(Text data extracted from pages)
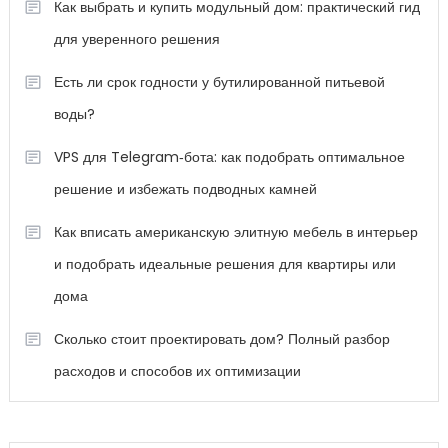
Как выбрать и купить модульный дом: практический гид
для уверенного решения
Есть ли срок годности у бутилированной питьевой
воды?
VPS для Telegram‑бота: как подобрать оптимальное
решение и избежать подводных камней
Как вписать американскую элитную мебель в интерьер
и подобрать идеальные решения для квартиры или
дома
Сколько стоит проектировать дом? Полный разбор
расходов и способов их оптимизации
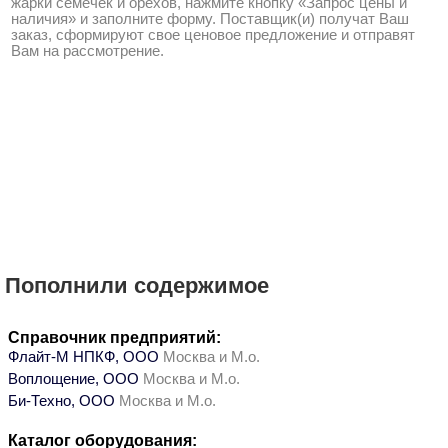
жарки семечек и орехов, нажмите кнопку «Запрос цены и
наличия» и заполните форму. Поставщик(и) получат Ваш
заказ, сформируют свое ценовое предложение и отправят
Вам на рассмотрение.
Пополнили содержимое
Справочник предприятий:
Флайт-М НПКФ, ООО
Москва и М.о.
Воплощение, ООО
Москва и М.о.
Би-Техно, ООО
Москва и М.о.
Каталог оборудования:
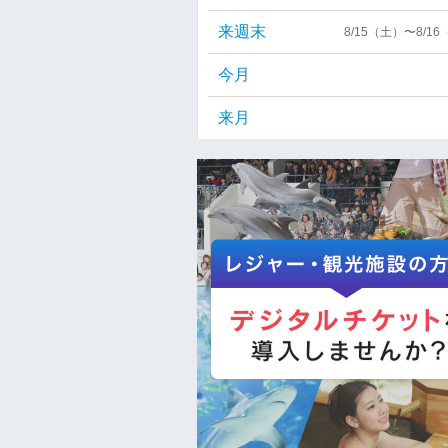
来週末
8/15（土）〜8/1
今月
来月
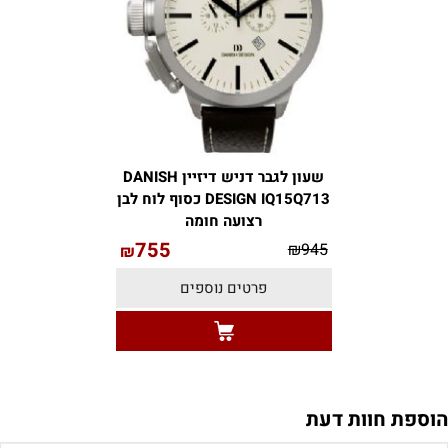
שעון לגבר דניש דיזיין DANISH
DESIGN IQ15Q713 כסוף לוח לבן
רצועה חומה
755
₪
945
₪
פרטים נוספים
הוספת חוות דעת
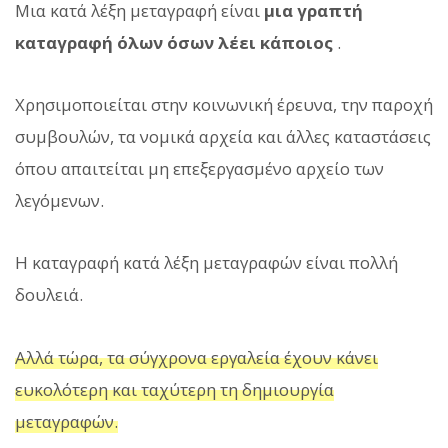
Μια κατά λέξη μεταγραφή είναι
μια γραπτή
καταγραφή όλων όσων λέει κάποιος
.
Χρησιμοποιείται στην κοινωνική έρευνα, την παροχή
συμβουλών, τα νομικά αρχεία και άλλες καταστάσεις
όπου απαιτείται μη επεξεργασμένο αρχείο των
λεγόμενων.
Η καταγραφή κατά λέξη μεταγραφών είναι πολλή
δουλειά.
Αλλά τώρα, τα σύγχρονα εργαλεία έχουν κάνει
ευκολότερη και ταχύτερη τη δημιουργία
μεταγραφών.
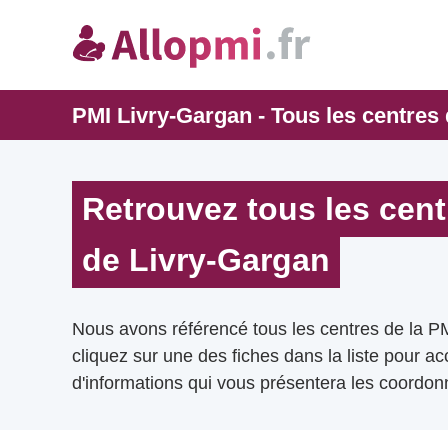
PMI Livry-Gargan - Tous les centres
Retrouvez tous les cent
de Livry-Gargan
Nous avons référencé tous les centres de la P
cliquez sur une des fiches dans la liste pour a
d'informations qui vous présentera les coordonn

What the task asks: Count the lines of the records that contain the word "είναι" and reply with only the number.

Answer for the task: 2